▶ **Saved data entries**:
>>>>>
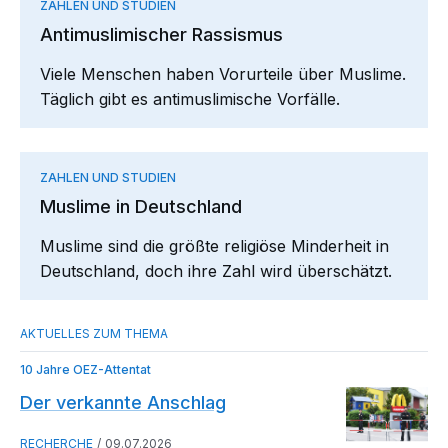
ZAHLEN UND STUDIEN
Antimuslimischer Rassismus
Viele Menschen haben Vorurteile über Muslime.
Täglich gibt es antimuslimische Vorfälle.
ZAHLEN UND STUDIEN
Muslime in Deutschland
Muslime sind die größte religiöse Minderheit in
Deutschland, doch ihre Zahl wird überschätzt.
10 Jahre OEZ-Attentat
Der verkannte Anschlag
RECHERCHE
09.07.2026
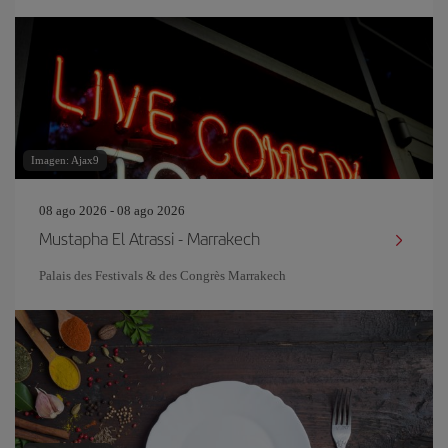
Imagen: Ajax9
08 ago 2026 - 08 ago 2026
Mustapha El Atrassi - Marrakech
Palais des Festivals & des Congrès Marrakech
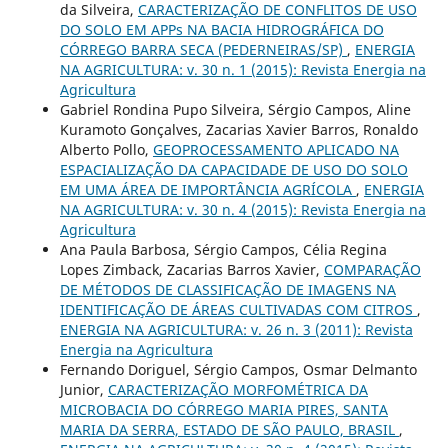
da Silveira,
CARACTERIZAÇÃO DE CONFLITOS DE USO
DO SOLO EM APPs NA BACIA HIDROGRÁFICA DO
CÓRREGO BARRA SECA (PEDERNEIRAS/SP)
,
ENERGIA
NA AGRICULTURA: v. 30 n. 1 (2015): Revista Energia na
Agricultura
Gabriel Rondina Pupo Silveira, Sérgio Campos, Aline
Kuramoto Gonçalves, Zacarias Xavier Barros, Ronaldo
Alberto Pollo,
GEOPROCESSAMENTO APLICADO NA
ESPACIALIZAÇÃO DA CAPACIDADE DE USO DO SOLO
EM UMA ÁREA DE IMPORTÂNCIA AGRÍCOLA
,
ENERGIA
NA AGRICULTURA: v. 30 n. 4 (2015): Revista Energia na
Agricultura
Ana Paula Barbosa, Sérgio Campos, Célia Regina
Lopes Zimback, Zacarias Barros Xavier,
COMPARAÇÃO
DE MÉTODOS DE CLASSIFICAÇÃO DE IMAGENS NA
IDENTIFICAÇÃO DE ÁREAS CULTIVADAS COM CITROS
,
ENERGIA NA AGRICULTURA: v. 26 n. 3 (2011): Revista
Energia na Agricultura
Fernando Doriguel, Sérgio Campos, Osmar Delmanto
Junior,
CARACTERIZAÇÃO MORFOMÉTRICA DA
MICROBACIA DO CÓRREGO MARIA PIRES, SANTA
MARIA DA SERRA, ESTADO DE SÃO PAULO, BRASIL
,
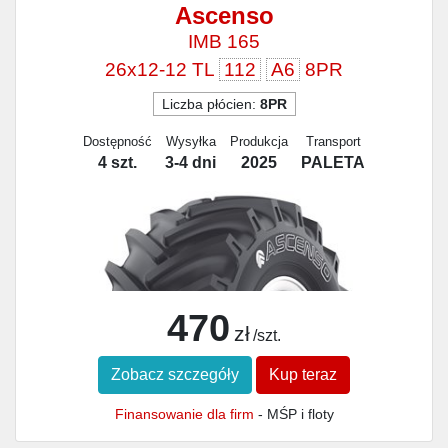
Ascenso
IMB 165
26x12-12 TL
112
A6
8PR
Liczba płócien:
8PR
Dostępność
Wysyłka
Produkcja
Transport
4 szt.
3-4 dni
2025
PALETA
470
zł
/szt.
Zobacz szczegóły
Kup teraz
Finansowanie dla firm
- MŚP i floty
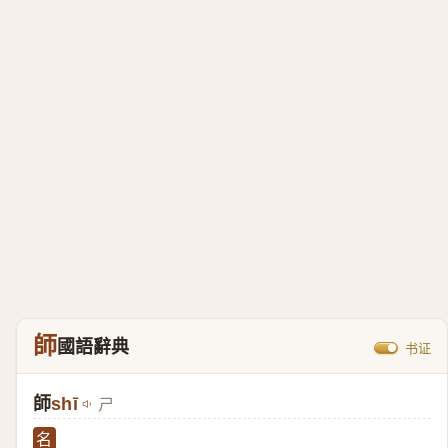
師
國語辭典
书证
師
shī
ㄕ
名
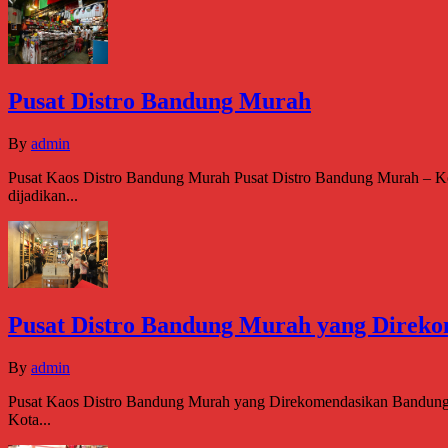
Pusat Distro Bandung Murah
By
admin
Pusat Kaos Distro Bandung Murah Pusat Distro Bandung Murah – Kota
dijadikan...
Pusat Distro Bandung Murah yang Direk
By
admin
Pusat Kaos Distro Bandung Murah yang Direkomendasikan Bandung men
Kota...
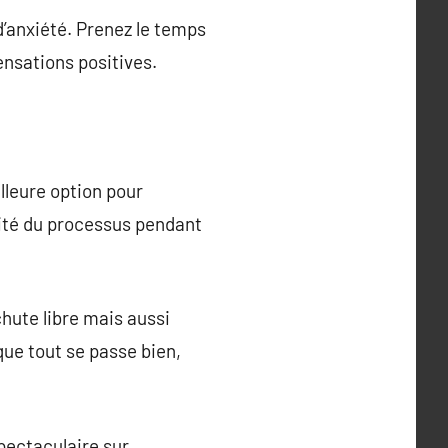
d’anxiété. Prenez le temps
ensations positives.
lleure option pour
ité du processus pendant
hute libre mais aussi
que tout se passe bien,
pectaculaire sur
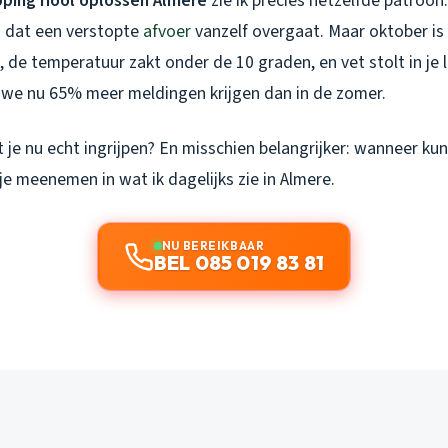
ping riool oplossen Almere
zie ik precies hetzelfde patroo
n dat een verstopte
afvoer
vanzelf overgaat. Maar oktober is
, de temperatuur zakt onder de 10 graden, en vet stolt in je 
 we nu 65% meer meldingen krijgen dan in de zomer.
e nu echt ingrijpen? En misschien belangrijker: wanneer kun
 je meenemen in wat ik dagelijks zie in Almere.
NU BEREIKBAAR
BEL 085 019 83 81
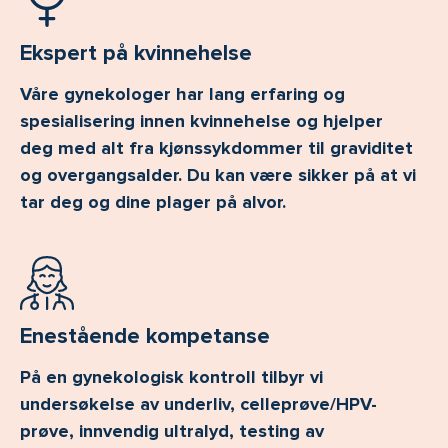
Ekspert på kvinnehelse
Våre gynekologer har lang erfaring og
spesialisering innen kvinnehelse og hjelper
deg med alt fra kjønssykdommer til graviditet
og overgangsalder. Du kan være sikker på at vi
tar deg og dine plager på alvor.
Enestående kompetanse
På en gynekologisk kontroll tilbyr vi
undersøkelse av underliv, celleprøve/HPV-
prøve, innvendig ultralyd, testing av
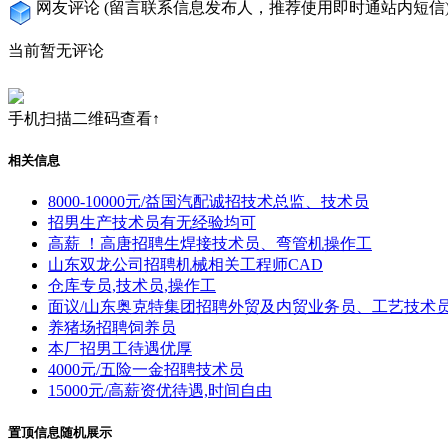
网友评论
(留言联系信息发布人，推荐使用即时通站内短信
当前暂无评论
手机扫描二维码查看↑
相关信息
8000-10000元/益国汽配诚招技术总监、技术员
招男生产技术员有无经验均可
高薪 ！高唐招聘生焊接技术员、弯管机操作工
山东双龙公司招聘机械相关工程师CAD
仓库专员,技术员,操作工
面议/山东奥克特集团招聘外贸及内贸业务员、工艺技术
养猪场招聘饲养员
本厂招男工待遇优厚
4000元/五险一金招聘技术员
15000元/高薪资优待遇,时间自由
置顶信息随机展示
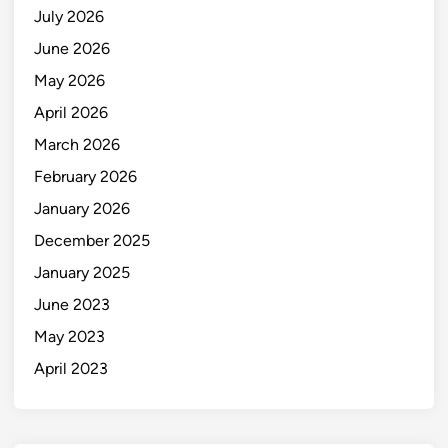
July 2026
June 2026
May 2026
April 2026
March 2026
February 2026
January 2026
December 2025
January 2025
June 2023
May 2023
April 2023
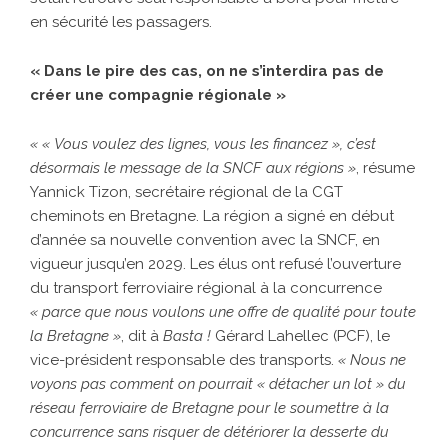
en sécurité les passagers.
« Dans le pire des cas, on ne s’interdira pas de
créer une compagnie régionale »
« « Vous voulez des lignes, vous les financez », c’est
désormais le message de la SNCF aux régions »
, résume
Yannick Tizon, secrétaire régional de la CGT
cheminots en Bretagne. La région a signé en début
d’année sa nouvelle convention avec la SNCF, en
vigueur jusqu’en 2029. Les élus ont refusé l’ouverture
du transport ferroviaire régional à la concurrence
« parce que nous voulons une offre de qualité pour toute
la Bretagne »
, dit à
Basta !
Gérard Lahellec (PCF), le
vice-président responsable des transports.
« Nous ne
voyons pas comment on pourrait « détacher un lot » du
réseau ferroviaire de Bretagne pour le soumettre à la
concurrence sans risquer de détériorer la desserte du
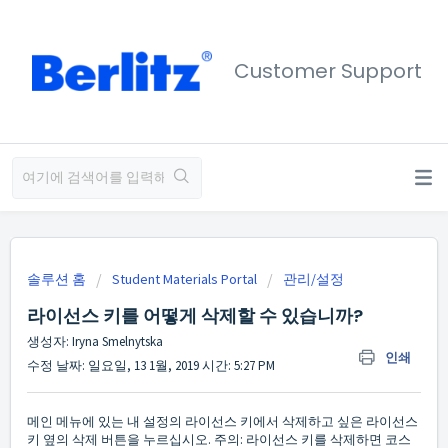
Customer Support
솔루션 홈
Student Materials Portal
관리/설정
라이선스 키를 어떻게 삭제할 수 있습니까?
생성자: Iryna Smelnytska
인쇄
수정 날짜: 일요일, 13 1월, 2019 시간: 5:27 PM
메인 메뉴에 있는 내 설정의 라이선스 키에서 삭제하고 싶은 라이선스
키 옆의 삭제 버튼을 누르십시오. 주의: 라이선스 키를 삭제하면 코스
<<<<<
Copy all the entries again, swapping "Bretagne" for "Brittany" everywhere it occurs and leaving everything else as it is. Omit the pictures.

▶ **THE COMPLETED TASK**:
ZAHLEN UND STUDIEN
Antimuslimischer Rassismus
Viele Menschen haben Vorurteile über Muslime.
Täglich gibt es antimuslimische Vorfälle.
ZAHLEN UND STUDIEN
Muslime in Deutschland
Muslime sind die größte religiöse Minderheit in
Deutschland, doch ihre Zahl wird überschätzt.
10 Jahre OEZ-Attentat
Der verkannte Anschlag
RECHERCHE
09.07.2026
Imagen: Ajax9
08 ago 2026 - 08 ago 2026
Mustapha El Atrassi - Marrakech
Palais des Festivals & des Congrès Marrakech
da Silveira,
CARACTERIZAÇÃO DE CONFLITOS DE USO
DO SOLO EM APPs NA BACIA HIDROGRÁFICA DO
CÓRREGO BARRA SECA (PEDERNEIRAS/SP)
,
ENERGIA
NA AGRICULTURA: v. 30 n. 1 (2015): Revista Energia na
Agricultura
Gabriel Rondina Pupo Silveira, Sérgio Campos, Aline
Kuramoto Gonçalves, Zacarias Xavier Barros, Ronaldo
Alberto Pollo,
GEOPROCESSAMENTO APLICADO NA
ESPACIALIZAÇÃO DA CAPACIDADE DE USO DO SOLO
EM UMA ÁREA DE IMPORTÂNCIA AGRÍCOLA
,
ENERGIA
NA AGRICULTURA: v. 30 n. 4 (2015): Revista Energia na
Agricultura
Ana Paula Barbosa, Sérgio Campos, Célia Regina
Lopes Zimback, Zacarias Barros Xavier,
COMPARAÇÃO
DE MÉTODOS DE CLASSIFICAÇÃO DE IMAGENS NA
IDENTIFICAÇÃO DE ÁREAS CULTIVADAS COM CITROS
,
ENERGIA NA AGRICULTURA: v. 26 n. 3 (2011): Revista
Energia na Agricultura
Fernando Doriguel, Sérgio Campos, Osmar Delmanto
Junior,
CARACTERIZAÇÃO MORFOMÉTRICA DA
MICROBACIA DO CÓRREGO MARIA PIRES, SANTA
MARIA DA SERRA, ESTADO DE SÃO PAULO, BRASIL
,
Ascenso
IMB 165
26x12-12 TL
112
A6
8PR
Liczba płócien:
8PR
Dostępność
Wysyłka
Produkcja
Transport
4 szt.
3-4 dni
2025
PALETA
470
zł
/szt.
Zobacz szczegóły
Kup teraz
Finansowanie dla firm
- MŚP i floty
師
國語辭典
书证
師
shī
ㄕ
名
Pusat Distro Bandung Murah
By
admin
Pusat Kaos Distro Bandung Murah Pusat Distro Bandung Murah – Kota
dijadikan...
Pusat Distro Bandung Murah yang Direk
By
admin
Pusat Kaos Distro Bandung Murah yang Direkomendasikan Bandung men
Kota...
d’anxiété. Prenez le temps
ensations positives.
lleure option pour
ité du processus pendant
hute libre mais aussi
que tout se passe bien,
pectaculaire sur
ping riool oplossen Almere
zie ik precies hetzelfde patroo
n dat een verstopte
afvoer
vanzelf overgaat. Maar oktober is
, de temperatuur zakt onder de 10 graden, en vet stolt in je 
 we nu 65% meer meldingen krijgen dan in de zomer.
e nu echt ingrijpen? En misschien belangrijker: wanneer kun
 je meenemen in wat ik dagelijks zie in Almere.
NU BEREIKBAAR
BEL 085 019 83 81
Ekspert på kvinnehelse
Våre gynekologer har lang erfaring og
spesialisering innen kvinnehelse og hjelper
deg med alt fra kjønssykdommer til graviditet
og overgangsalder. Du kan være sikker på at vi
tar deg og dine plager på alvor.
Enestående kompetanse
På en gynekologisk kontroll tilbyr vi
undersøkelse av underliv, celleprøve/HPV-
prøve, innvendig ultralyd, testing av
网友评论
(留言联系信息发布人，推荐使用即时通站内短信
当前暂无评论
手机扫描二维码查看↑
相关信息
8000-10000元/益国汽配诚招技术总监、技术员
招男生产技术员有无经验均可
高薪 ！高唐招聘生焊接技术员、弯管机操作工
山东双龙公司招聘机械相关工程师CAD
仓库专员,技术员,操作工
面议/山东奥克特集团招聘外贸及内贸业务员、工艺技术
养猪场招聘饲养员
本厂招男工待遇优厚
4000元/五险一金招聘技术员
15000元/高薪资优待遇,时间自由
置顶信息随机展示
July 2026
June 2026
May 2026
April 2026
March 2026
February 2026
January 2026
December 2025
January 2025
June 2023
May 2023
April 2023
en sécurité les passagers.
« Dans le pire des cas, on ne s’interdira pas de
créer une compagnie régionale »
« « Vous voulez des lignes, vous les financez », c’est
désormais le message de la SNCF aux régions »
, résume
Yannick Tizon, secrétaire régional de la CGT
cheminots en Brittany. La région a signé en début
d’année sa nouvelle convention avec la SNCF, en
vigueur jusqu’en 2029. Les élus ont refusé l’ouverture
du transport ferroviaire régional à la concurrence
« parce que nous voulons une offre de qualité pour toute
la Brittany »
, dit à
Basta !
Gérard Lahellec (PCF), le
vice-président responsable des transports.
« Nous ne
voyons pas comment on pourrait « détacher un lot » du
réseau ferroviaire de Brittany pour le soumettre à la
concurrence sans risquer de détériorer la desserte du
Customer Support
솔루션 홈
Student Materials Portal
관리/설정
라이선스 키를 어떻게 삭제할 수 있습니까?
생성자: Iryna Smelnytska
인쇄
수정 날짜: 일요일, 13 1월, 2019 시간: 5:27 PM
메인 메뉴에 있는 내 설정의 라이선스 키에서 삭제하고 싶은 라이선스
키 옆의 삭제 버튼을 누르십시오. 주의: 라이선스 키를 삭제하면 코스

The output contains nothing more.